▸ **PROVIDED DATA**
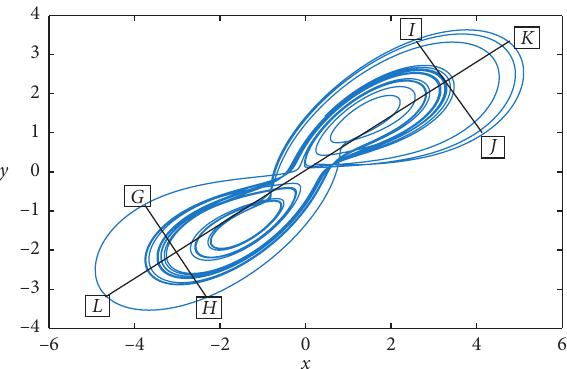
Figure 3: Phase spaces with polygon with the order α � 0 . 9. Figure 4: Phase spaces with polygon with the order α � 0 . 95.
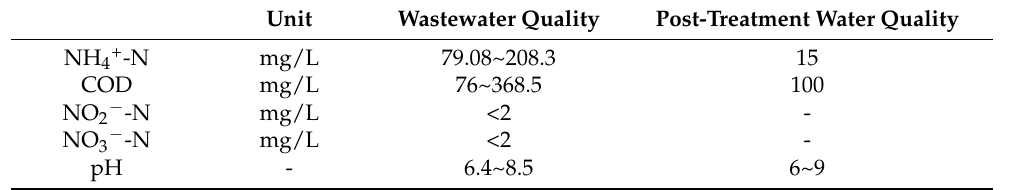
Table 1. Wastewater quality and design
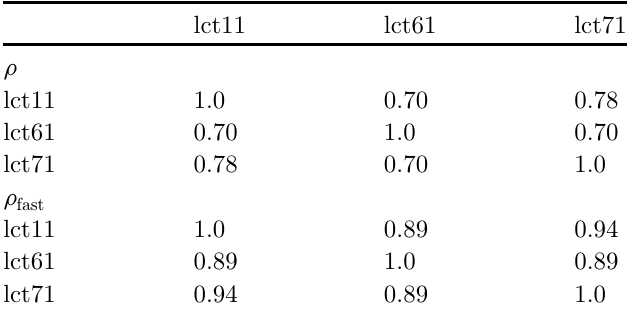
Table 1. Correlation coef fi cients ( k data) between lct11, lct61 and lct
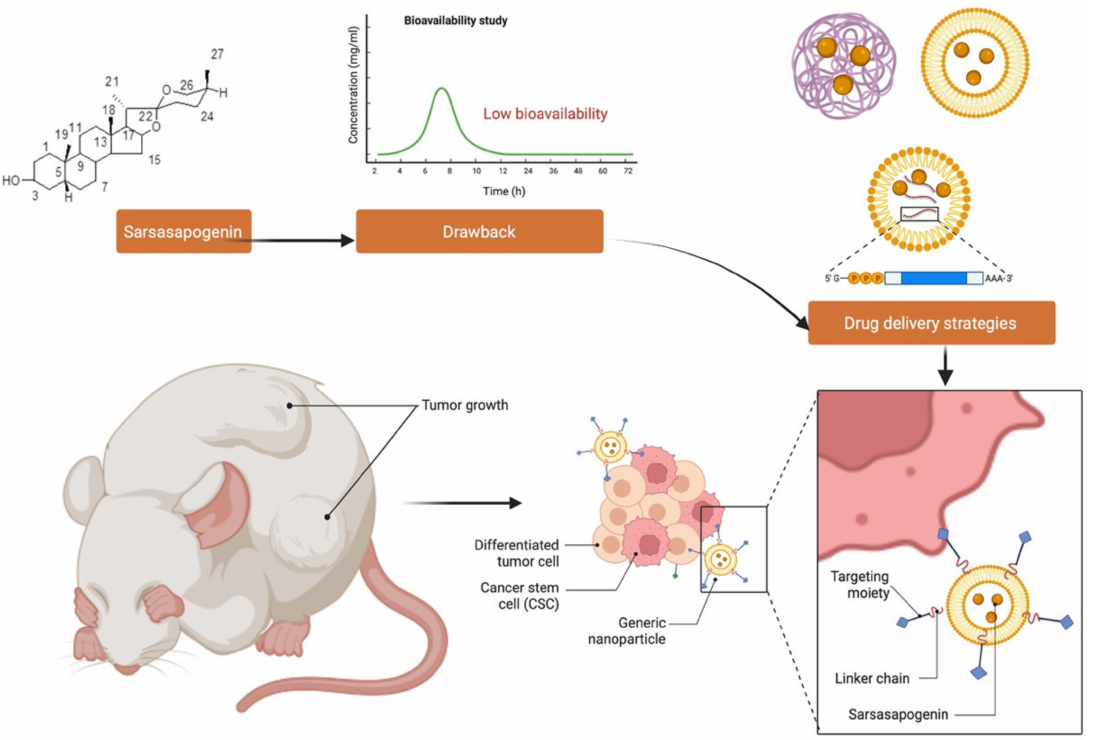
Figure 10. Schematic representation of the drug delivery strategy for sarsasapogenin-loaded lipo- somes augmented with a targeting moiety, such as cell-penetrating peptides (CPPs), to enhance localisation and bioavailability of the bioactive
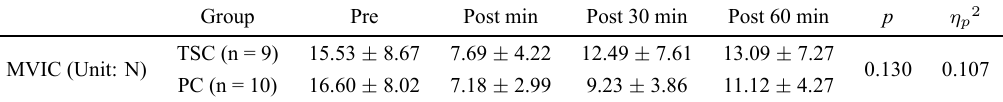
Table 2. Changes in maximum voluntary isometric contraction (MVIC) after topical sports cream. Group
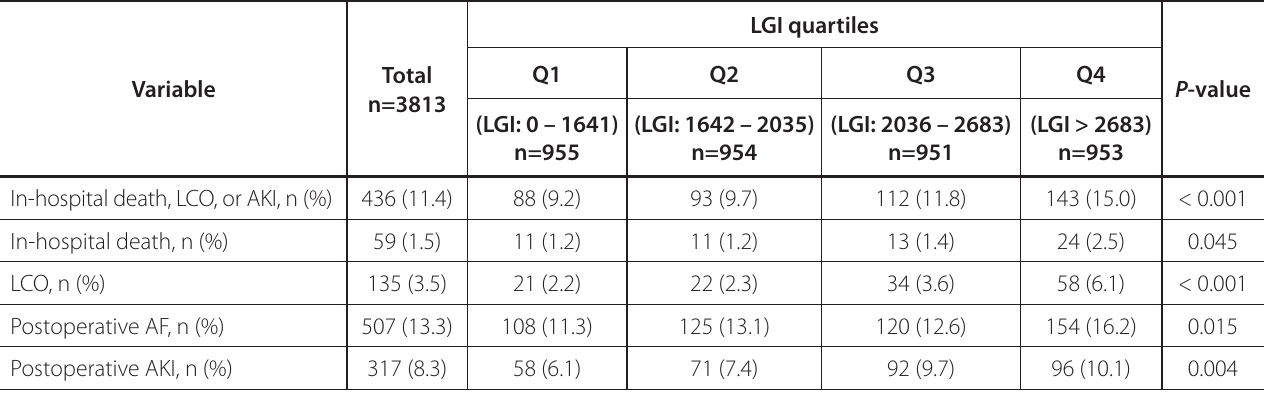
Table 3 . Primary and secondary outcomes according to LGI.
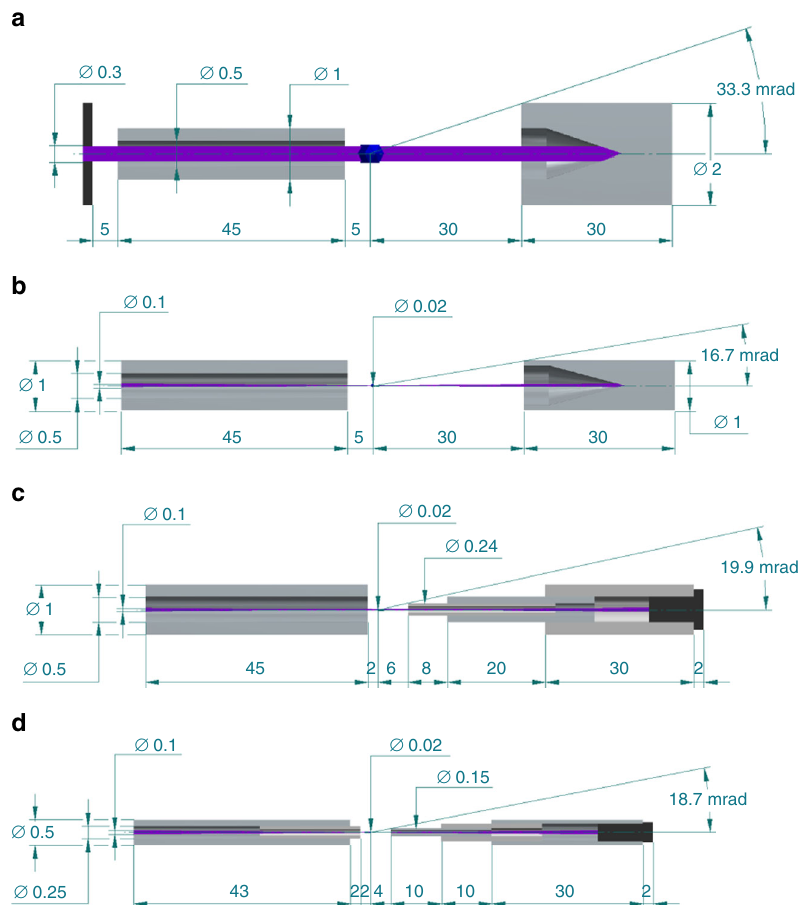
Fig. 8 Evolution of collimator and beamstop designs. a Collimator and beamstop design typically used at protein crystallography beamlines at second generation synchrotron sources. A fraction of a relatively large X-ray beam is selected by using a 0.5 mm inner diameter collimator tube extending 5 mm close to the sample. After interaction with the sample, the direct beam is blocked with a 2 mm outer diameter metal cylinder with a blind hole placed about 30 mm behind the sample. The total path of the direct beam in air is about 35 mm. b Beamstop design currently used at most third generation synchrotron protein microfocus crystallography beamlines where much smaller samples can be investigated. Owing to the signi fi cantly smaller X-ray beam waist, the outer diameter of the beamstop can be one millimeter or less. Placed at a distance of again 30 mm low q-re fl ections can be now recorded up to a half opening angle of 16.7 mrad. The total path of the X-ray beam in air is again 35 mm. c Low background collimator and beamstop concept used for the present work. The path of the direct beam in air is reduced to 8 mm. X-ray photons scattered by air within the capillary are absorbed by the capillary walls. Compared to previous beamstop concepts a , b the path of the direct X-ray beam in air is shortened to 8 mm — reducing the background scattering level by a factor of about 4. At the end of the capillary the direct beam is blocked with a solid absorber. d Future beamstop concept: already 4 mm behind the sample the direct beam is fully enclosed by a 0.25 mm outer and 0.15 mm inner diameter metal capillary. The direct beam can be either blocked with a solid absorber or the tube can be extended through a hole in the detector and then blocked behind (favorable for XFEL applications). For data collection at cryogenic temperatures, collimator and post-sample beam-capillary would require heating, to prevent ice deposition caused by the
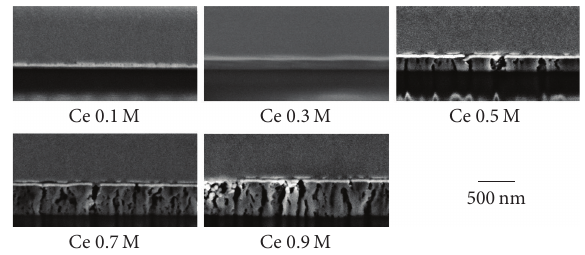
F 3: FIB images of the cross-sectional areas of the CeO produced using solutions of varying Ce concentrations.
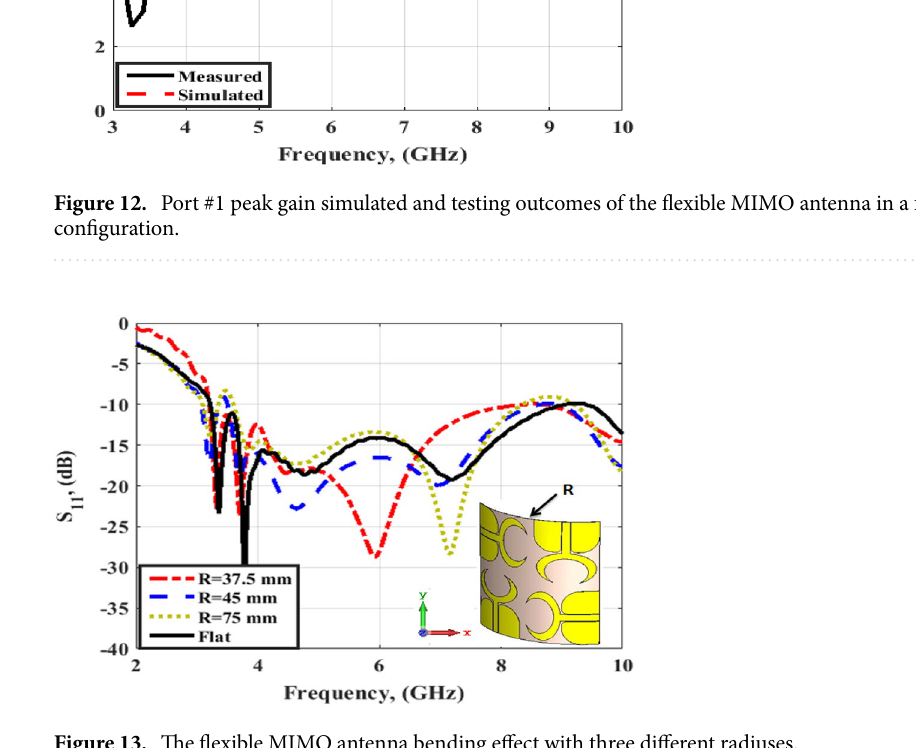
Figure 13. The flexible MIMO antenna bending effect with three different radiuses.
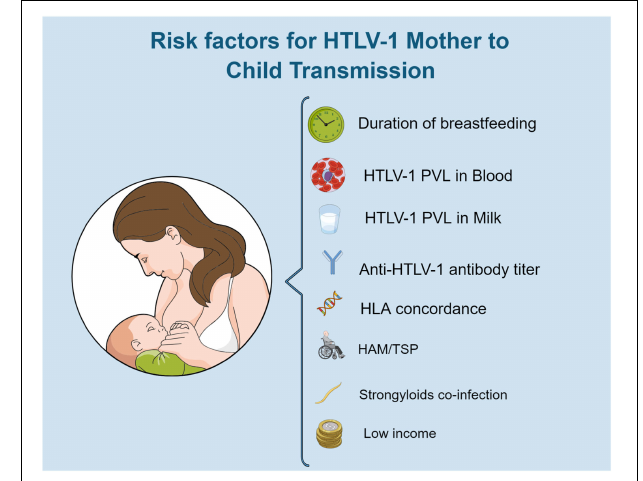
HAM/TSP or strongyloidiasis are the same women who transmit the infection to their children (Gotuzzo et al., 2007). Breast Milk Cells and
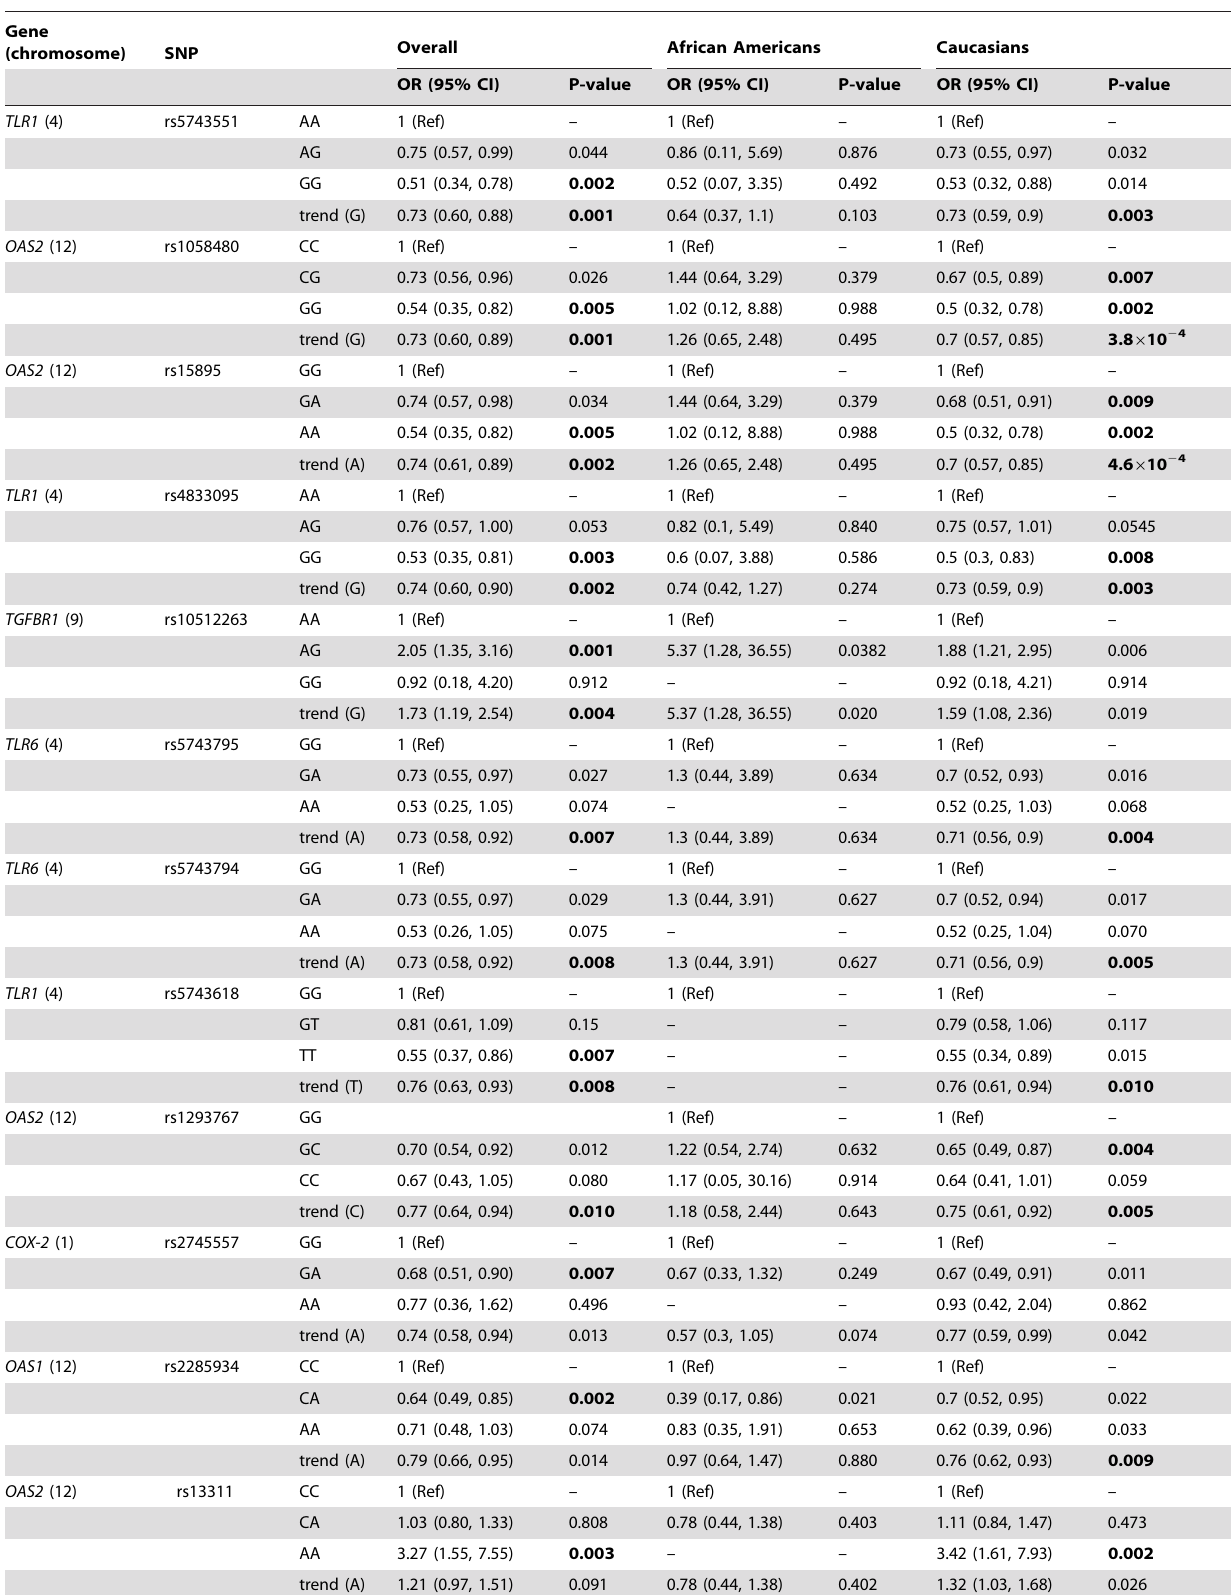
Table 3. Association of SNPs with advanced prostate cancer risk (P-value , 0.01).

▸ **PROBLEM DESCRIPTION**
Search the listing above for "Figure" and copy every line that has it.

▸ **TASK ANSWER**
Figure 3: Phase spaces with polygon with the order α � 0 . 9. Figure 4: Phase spaces with polygon with the order α � 0 . 95.
Figure 10. Schematic representation of the drug delivery strategy for sarsasapogenin-loaded lipo- somes augmented with a targeting moiety, such as cell-penetrating peptides (CPPs), to enhance localisation and bioavailability of the bioactive
Figure 13. The flexible MIMO antenna bending effect with three different radiuses.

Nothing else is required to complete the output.